Alger est devenue méconnaissable ces derniers jours. L’espace de quelques jours à peine, elle a retrouvé son image d’antan, celle «d’Alger la blanche» qui est en train de renaître de ses cendres.
Quel est donc la cause de cette métamorphose qui a surpris plus d’un ? Il s’agit tout simplement d’en mettre plein les yeux au président français, François Hollande, qui doit dès demain effectuer une visite de deux jours en Algérie.
Il suffit de se rendre dans le centre de la capitale pour s’en rendre compte. Pour cet évènement, les autorités ont sorti «l’artillerie lourde ». Des grues, des échafaudages, ainsi que des centaines de bidons de peinture mobilisés.
En effet, depuis quelques jours, plusieurs agents d’entretien s’activent pour changer le visage décrépi de la capitale. Pour cela, toutes les vieilles bâtisses de l’ère coloniale qui longent les différentes ruelles par lesquelles va passer François Hollande ont été repeintes.
Les ordures qui déparaient les trottoirs ont curieusement disparu. Ils ont même eu l’idée de «génie» de saccager la fameuse sculpture en bois, réalisée par un collectif d’artistes indépendants, en face de la Grande Poste à Alger, à coups de tronçonneuse. Cette oeuvre était placée là pendant plusieurs années.
Une véritable atteinte à l’art visant simplement à satisfaire les endroits sur lesquels les regards du sociétaire de l’Élysée vont se poser.Tout au long de la voie rapide menant vers le centre de la capitale, de nouvelles rangées de palmiers ont été plantées. Hier encore, les peintres en bâtiment s’activaient pour redonner une seconde jeunesse aux bâtisses jouxtant la rue Abane-Ramdane, où le président français doit passer.
Dans la même rue, les trottoirs ont été refaits, les lampadaires réparés et les grands boulevards pavoisés. Sur le chemin menant de Tafourah à la Grande Poste, la chaussée a été refaite dans certains endroits, le grand parking Béziers a été orné par des peintures multicolores.
Par ailleurs, cette gigantesque opération d’embellissement ne concerne que les ruelles et boulevards concernés par le tracé prévu pour la délégation française. En remontant plus loin, le véritable visage de la capitale fait ressurgir l’image d’une ville où la pollution gagne chaque jour du terrain sur fond d’une indifférence totale des autorités, plongées dans une profonde inertie et démunies de tout sens de responsabilité.

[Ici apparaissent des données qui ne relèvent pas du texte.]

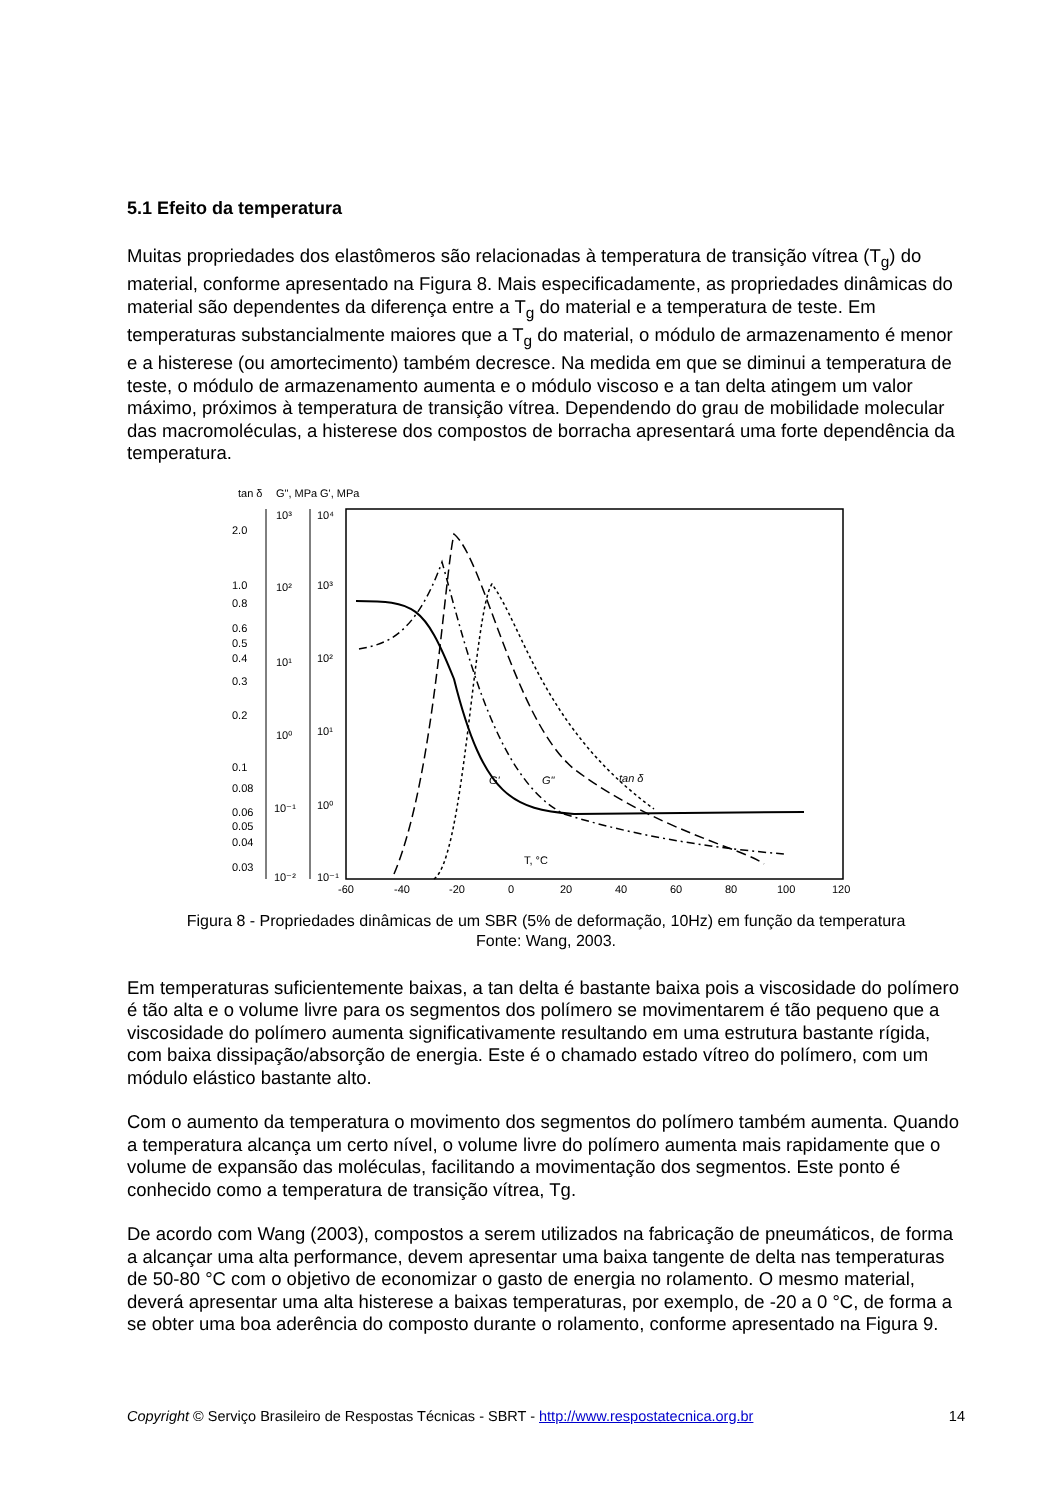5.1 Efeito da temperatura
Muitas propriedades dos elastômeros são relacionadas à temperatura de transição vítrea (T<sub>g</sub>) do material, conforme apresentado na Figura 8. Mais especificadamente, as propriedades dinâmicas do material são dependentes da diferença entre a T<sub>g</sub> do material e a temperatura de teste. Em temperaturas substancialmente maiores que a T<sub>g</sub> do material, o módulo de armazenamento é menor e a histerese (ou amortecimento) também decresce. Na medida em que se diminui a temperatura de teste, o módulo de armazenamento aumenta e o módulo viscoso e a tan delta atingem um valor máximo, próximos à temperatura de transição vítrea. Dependendo do grau de mobilidade molecular das macromoléculas, a histerese dos compostos de borracha apresentará uma forte dependência da temperatura.
tan δ
G", MPa
G', MPa
2.0
1.0
0.8
0.6
0.5
0.4
0.3
0.2
0.1
0.08
0.06
0.05
0.04
0.03
10³
10²
10¹
10⁰
10⁻¹
10⁻²
10⁴
10³
10²
10¹
10⁰
10⁻¹
-60
-40
-20
0
20
40
60
80
100
120
T, °C
G'
G"
tan δ
Figura 8 - Propriedades dinâmicas de um SBR (5% de deformação, 10Hz) em função da temperatura
Fonte: Wang, 2003.
Em temperaturas suficientemente baixas, a tan delta é bastante baixa pois a viscosidade do polímero é tão alta e o volume livre para os segmentos dos polímero se movimentarem é tão pequeno que a viscosidade do polímero aumenta significativamente resultando em uma estrutura bastante rígida, com baixa dissipação/absorção de energia. Este é o chamado estado vítreo do polímero, com um módulo elástico bastante alto.
Com o aumento da temperatura o movimento dos segmentos do polímero também aumenta. Quando a temperatura alcança um certo nível, o volume livre do polímero aumenta mais rapidamente que o volume de expansão das moléculas, facilitando a movimentação dos segmentos. Este ponto é conhecido como a temperatura de transição vítrea, Tg.
De acordo com Wang (2003), compostos a serem utilizados na fabricação de pneumáticos, de forma a alcançar uma alta performance, devem apresentar uma baixa tangente de delta nas temperaturas de 50-80 °C com o objetivo de economizar o gasto de energia no rolamento. O mesmo material, deverá apresentar uma alta histerese a baixas temperaturas, por exemplo, de -20 a 0 °C, de forma a se obter uma boa aderência do composto durante o rolamento, conforme apresentado na Figura 9.
Copyright © Serviço Brasileiro de Respostas Técnicas - SBRT - http://www.respostatecnica.org.br 14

Pour retrouver cette triste réalité il ne faut pas aller très loin, il suffit juste de quitter les artères entourant les bâtiments officiels où les ordures et les odeurs nauséabondes se font sentir à chaque coin de rue.
De leurs côtés, les citoyens sont outrés par les efforts déployés par les autorités qui autrefois ont complètement délaissé leurs quartiers. D’aucuns parlent sur cette soudaine débauche d’énergie qui intervient «malencontreusement » à la suite de la visite du président français.

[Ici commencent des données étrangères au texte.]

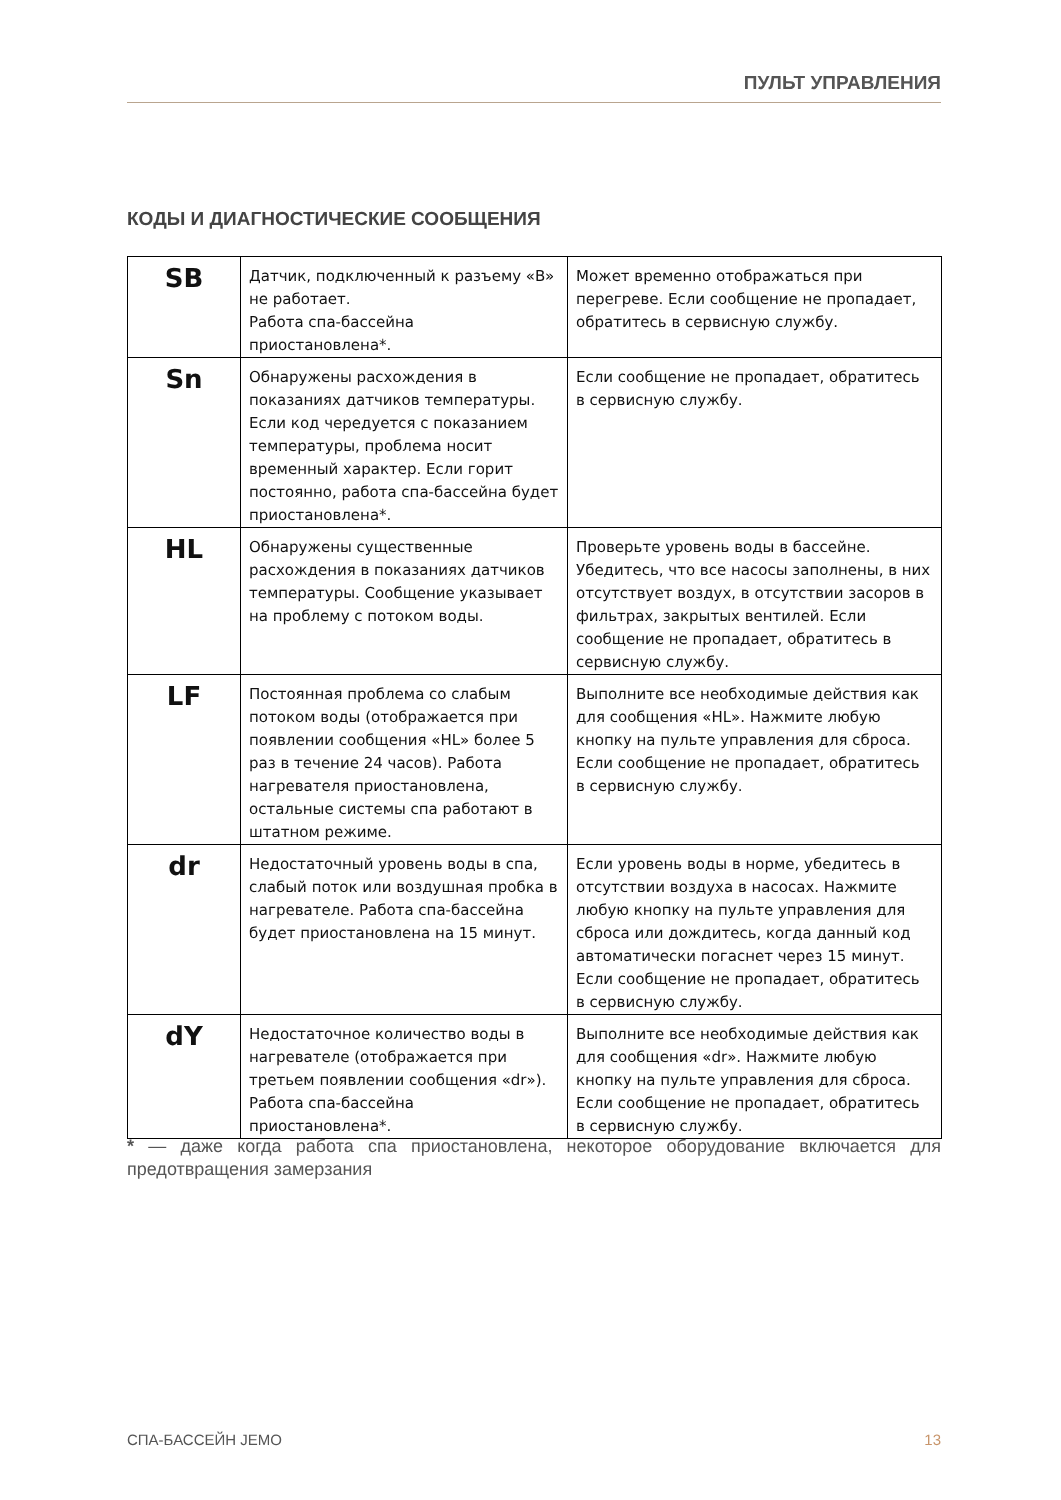ПУЛЬТ УПРАВЛЕНИЯ
КОДЫ И ДИАГНОСТИЧЕСКИЕ СООБЩЕНИЯ
| SB | Датчик, подключенный к разъему «B» не работает. Работа спа-бассейна приостановлена*. | Может временно отображаться при перегреве. Если сообщение не пропадает, обратитесь в сервисную службу. |
| Sn | Обнаружены расхождения в показаниях датчиков температуры. Если код чередуется с показанием температуры, проблема носит временный характер. Если горит постоянно, работа спа-бассейна будет приостановлена*. | Если сообщение не пропадает, обратитесь в сервисную службу. |
| HL | Обнаружены существенные расхождения в показаниях датчиков температуры. Сообщение указывает на проблему с потоком воды. | Проверьте уровень воды в бассейне. Убедитесь, что все насосы заполнены, в них отсутствует воздух, в отсутствии засоров в фильтрах, закрытых вентилей. Если сообщение не пропадает, обратитесь в сервисную службу. |
| LF | Постоянная проблема со слабым потоком воды (отображается при появлении сообщения «HL» более 5 раз в течение 24 часов). Работа нагревателя приостановлена, остальные системы спа работают в штатном режиме. | Выполните все необходимые действия как для сообщения «HL». Нажмите любую кнопку на пульте управления для сброса. Если сообщение не пропадает, обратитесь в сервисную службу. |
| dr | Недостаточный уровень воды в спа, слабый поток или воздушная пробка в нагревателе. Работа спа-бассейна будет приостановлена на 15 минут. | Если уровень воды в норме, убедитесь в отсутствии воздуха в насосах. Нажмите любую кнопку на пульте управления для сброса или дождитесь, когда данный код автоматически погаснет через 15 минут. Если сообщение не пропадает, обратитесь в сервисную службу. |
| dY | Недостаточное количество воды в нагревателе (отображается при третьем появлении сообщения «dr»). Работа спа-бассейна приостановлена*. | Выполните все необходимые действия как для сообщения «dr». Нажмите любую кнопку на пульте управления для сброса. Если сообщение не пропадает, обратитесь в сервисную службу. |
* — даже когда работа спа приостановлена, некоторое оборудование включается для предотвращения замерзания
СПА-БАССЕЙН JEMO 13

Comme Saïd, étudiant à la fac centrale, “Cette opération d’embellissement est tout simplement une honte”. «Où étaient les responsables locaux, quand on avait besoin d’eux ; pourquoi ils ont attendu la visite de François Hollande pour astiquer la capitale ?», s’est-il interrogé. Poursuivant dans ces propos, il ajoute : «Ce genre de pratiques me rappelle encore une fois que les citoyens sont toujours relégués au second plan».
Un autre citoyen s’est dit surpris par le traitement de faveur auquel le président français va avoir droit. Plus qu’une opération de séduction, le ravalement à la hâte des façades de la capitale constitue donc un véritable complexe vis-à-vis des colons français. En effet, aucun autre chef d’État n’a eu le même traitement de faveur.

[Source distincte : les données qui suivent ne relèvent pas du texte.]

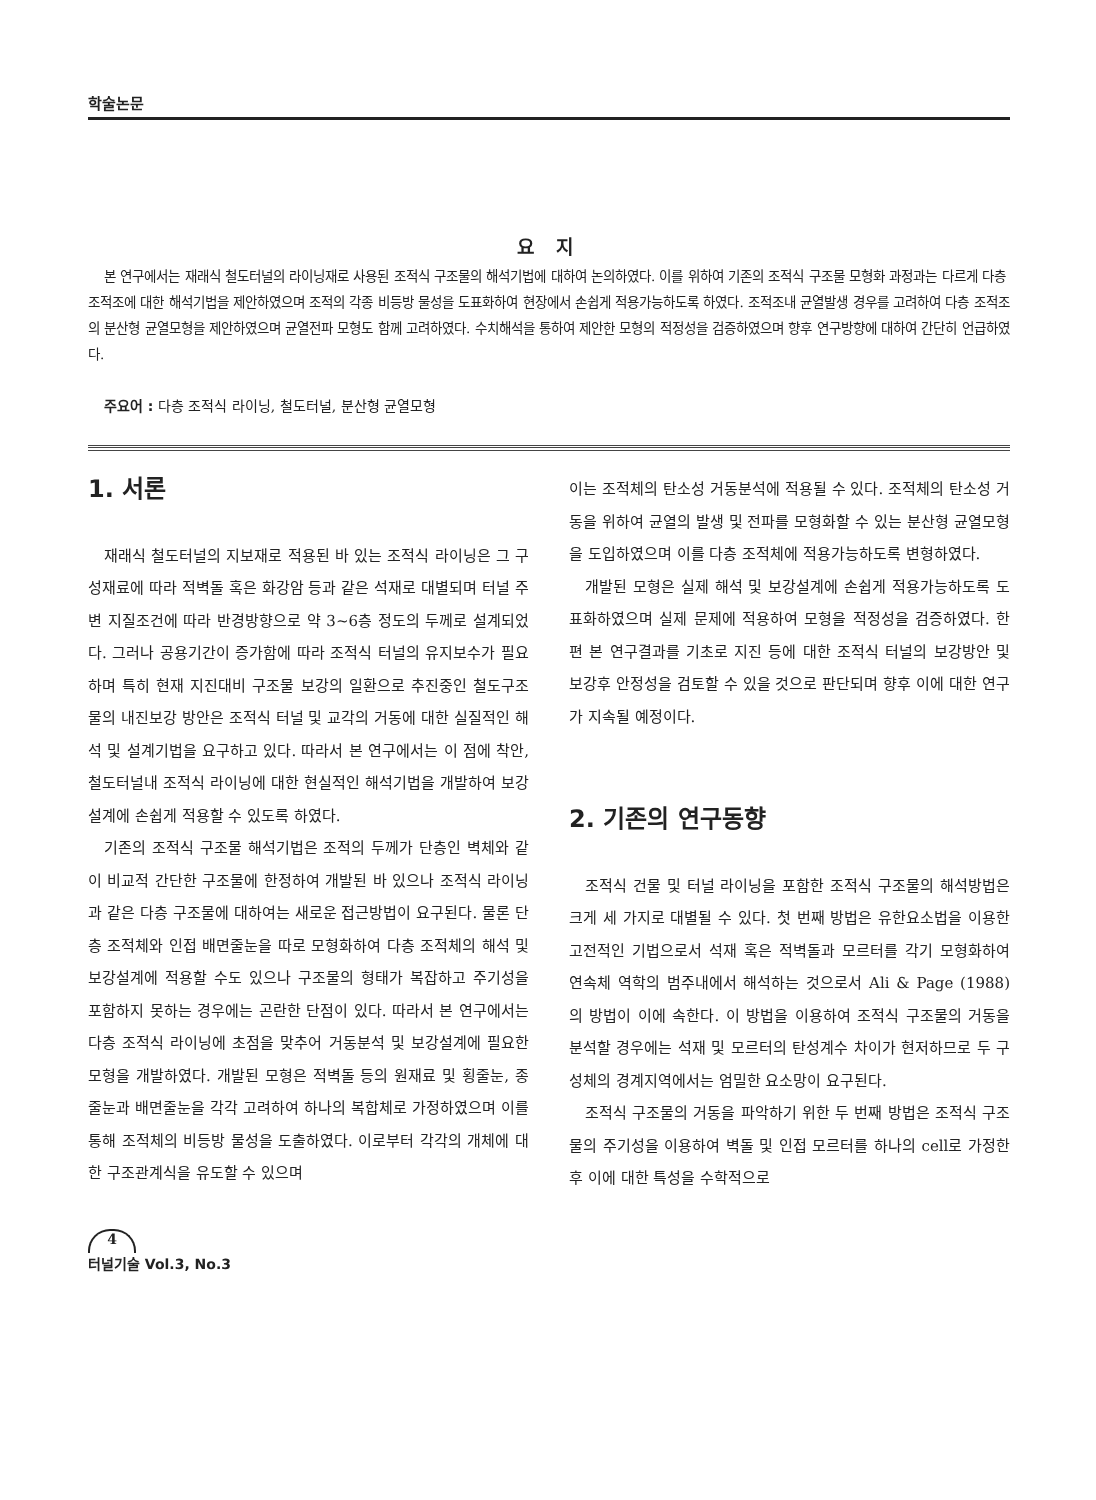학술논문
요 지
본 연구에서는 재래식 철도터널의 라이닝재로 사용된 조적식 구조물의 해석기법에 대하여 논의하였다. 이를 위하여 기존의 조적식 구조물 모형화 과정과는 다르게 다층 조적조에 대한 해석기법을 제안하였으며 조적의 각종 비등방 물성을 도표화하여 현장에서 손쉽게 적용가능하도록 하였다. 조적조내 균열발생 경우를 고려하여 다층 조적조의 분산형 균열모형을 제안하였으며 균열전파 모형도 함께 고려하였다. 수치해석을 통하여 제안한 모형의 적정성을 검증하였으며 향후 연구방향에 대하여 간단히 언급하였다.
주요어 : 다층 조적식 라이닝, 철도터널, 분산형 균열모형
1. 서론
재래식 철도터널의 지보재로 적용된 바 있는 조적식 라이닝은 그 구성재료에 따라 적벽돌 혹은 화강암 등과 같은 석재로 대별되며 터널 주변 지질조건에 따라 반경방향으로 약 3~6층 정도의 두께로 설계되었다. 그러나 공용기간이 증가함에 따라 조적식 터널의 유지보수가 필요하며 특히 현재 지진대비 구조물 보강의 일환으로 추진중인 철도구조물의 내진보강 방안은 조적식 터널 및 교각의 거동에 대한 실질적인 해석 및 설계기법을 요구하고 있다. 따라서 본 연구에서는 이 점에 착안, 철도터널내 조적식 라이닝에 대한 현실적인 해석기법을 개발하여 보강설계에 손쉽게 적용할 수 있도록 하였다.
기존의 조적식 구조물 해석기법은 조적의 두께가 단층인 벽체와 같이 비교적 간단한 구조물에 한정하여 개발된 바 있으나 조적식 라이닝과 같은 다층 구조물에 대하여는 새로운 접근방법이 요구된다. 물론 단층 조적체와 인접 배면줄눈을 따로 모형화하여 다층 조적체의 해석 및 보강설계에 적용할 수도 있으나 구조물의 형태가 복잡하고 주기성을 포함하지 못하는 경우에는 곤란한 단점이 있다. 따라서 본 연구에서는 다층 조적식 라이닝에 초점을 맞추어 거동분석 및 보강설계에 필요한 모형을 개발하였다. 개발된 모형은 적벽돌 등의 원재료 및 횡줄눈, 종줄눈과 배면줄눈을 각각 고려하여 하나의 복합체로 가정하였으며 이를 통해 조적체의 비등방 물성을 도출하였다. 이로부터 각각의 개체에 대한 구조관계식을 유도할 수 있으며
이는 조적체의 탄소성 거동분석에 적용될 수 있다. 조적체의 탄소성 거동을 위하여 균열의 발생 및 전파를 모형화할 수 있는 분산형 균열모형을 도입하였으며 이를 다층 조적체에 적용가능하도록 변형하였다.
개발된 모형은 실제 해석 및 보강설계에 손쉽게 적용가능하도록 도표화하였으며 실제 문제에 적용하여 모형을 적정성을 검증하였다. 한편 본 연구결과를 기초로 지진 등에 대한 조적식 터널의 보강방안 및 보강후 안정성을 검토할 수 있을 것으로 판단되며 향후 이에 대한 연구가 지속될 예정이다.
2. 기존의 연구동향
조적식 건물 및 터널 라이닝을 포함한 조적식 구조물의 해석방법은 크게 세 가지로 대별될 수 있다. 첫 번째 방법은 유한요소법을 이용한 고전적인 기법으로서 석재 혹은 적벽돌과 모르터를 각기 모형화하여 연속체 역학의 범주내에서 해석하는 것으로서 Ali & Page (1988) 의 방법이 이에 속한다. 이 방법을 이용하여 조적식 구조물의 거동을 분석할 경우에는 석재 및 모르터의 탄성계수 차이가 현저하므로 두 구성체의 경계지역에서는 엄밀한 요소망이 요구된다.
조적식 구조물의 거동을 파악하기 위한 두 번째 방법은 조적식 구조물의 주기성을 이용하여 벽돌 및 인접 모르터를 하나의 cell로 가정한 후 이에 대한 특성을 수학적으로
4
터널기술 Vol.3, No.3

Pour retrouver la trace d’une telle «mise en scène», il faut remonter jusqu’à la visite historique d’un autre président de la République française, en l’occurrence Jacques Chirac en 2003. Tout au long de son parcours qui le mènera de l’aéroport international, Houari-Boumediene, au centre d’Alger, le président français ne verra que des arbres et des fleurs nouvellement plantés, des chaussées renouvelées.
Les capricieuses réverbérations des lampadaires retrouveront leur éclat et les canalisations vétustes ne cracheront plus autant d’eau à chaque goutte de pluie.Toutes ces anomalies avec lesquelles les citoyens ont appris à cohabiter ne seront qu’un sombre souvenir qui reviendra les hanter une fois cette visite terminée.
Pendant ce temps là, le citoyen lambda qui se trouve hors de cette zone restreinte continuera de se heurter aux déboires de la vie quotidienne de l’Algérois, confronté à un décor de désolation de ville étouffante où la mal-vie prédomine.